4月1日に新元号が発表されました。今日はこの『令和』の文字について書きます。“令”の字は、明朝体と楷書体で、文字の形がかなり変わります。菅官房長官がテレビで見せた『令和』の文字は筆文字ながら、活字の明朝体に近い文字でした。漢字を覚えよう、習おう、という小学生はこの文字を書くようになるかもしれません。しかし一方で学校の漢字書き取りでは設問文章に「楷書で書きなさい」という指示が書かれています。行書でもなく、明朝体でもなく、という意味での楷書ならば、“令”の文字の屋根の下は、斜め点にカタカナの「マ」を書く文字です。おそらく、漢字問題はどちらでも許容範囲になるかと、想像しています。
“和”の文字は、篆書(てんしょ、印鑑に多く使われる文字)だと、偏と旁が左右で逆になる文字も存在します。ノギヘンが右で、口が左にきます。漢字には、部首が同じならば、位置は変わってもかまわない、という考えがあり、ほかにもこのような例はあります。

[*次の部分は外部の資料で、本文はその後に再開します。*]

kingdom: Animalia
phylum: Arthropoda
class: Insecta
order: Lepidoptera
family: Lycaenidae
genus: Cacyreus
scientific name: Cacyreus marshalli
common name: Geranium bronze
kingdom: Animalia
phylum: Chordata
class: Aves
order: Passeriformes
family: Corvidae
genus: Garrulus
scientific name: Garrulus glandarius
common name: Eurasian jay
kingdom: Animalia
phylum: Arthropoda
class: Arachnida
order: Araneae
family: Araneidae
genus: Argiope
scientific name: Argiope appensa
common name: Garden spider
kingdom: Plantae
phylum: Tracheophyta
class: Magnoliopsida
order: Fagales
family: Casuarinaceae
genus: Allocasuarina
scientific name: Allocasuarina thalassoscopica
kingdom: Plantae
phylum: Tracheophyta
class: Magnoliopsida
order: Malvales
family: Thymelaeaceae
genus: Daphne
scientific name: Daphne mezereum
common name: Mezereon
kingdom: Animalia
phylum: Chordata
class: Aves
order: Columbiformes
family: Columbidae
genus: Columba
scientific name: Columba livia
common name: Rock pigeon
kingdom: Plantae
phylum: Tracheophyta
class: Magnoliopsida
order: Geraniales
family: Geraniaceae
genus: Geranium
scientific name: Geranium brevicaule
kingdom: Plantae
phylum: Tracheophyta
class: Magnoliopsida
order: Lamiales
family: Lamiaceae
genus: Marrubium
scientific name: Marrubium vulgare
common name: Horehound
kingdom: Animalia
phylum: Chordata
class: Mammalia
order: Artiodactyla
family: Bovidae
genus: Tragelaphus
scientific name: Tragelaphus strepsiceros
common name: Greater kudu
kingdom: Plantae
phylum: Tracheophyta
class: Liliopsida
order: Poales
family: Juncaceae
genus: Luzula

悠久の歴史の中で248番目に決まった新元号『令和』、意味は「人々が美しく心を寄せ合う中で文化が生まれ育つ」とのこと、これからの令和に明るい日本の未来を見たいと切に思います。
▲東京新聞の1面記事よりコピー。筆文字ながら『令和』の“令”は明朝体に近い文字です。
▲3書体で、左から、明朝体、ゴシック体、楷書体です。手書きならば、楷書体が書きやすいと思います。
▲印判職人の持つ辞書「常用漢字印章字林」より。上部は篆書(てんしょ)、
下段の3文字は、楷書、行書、草書です。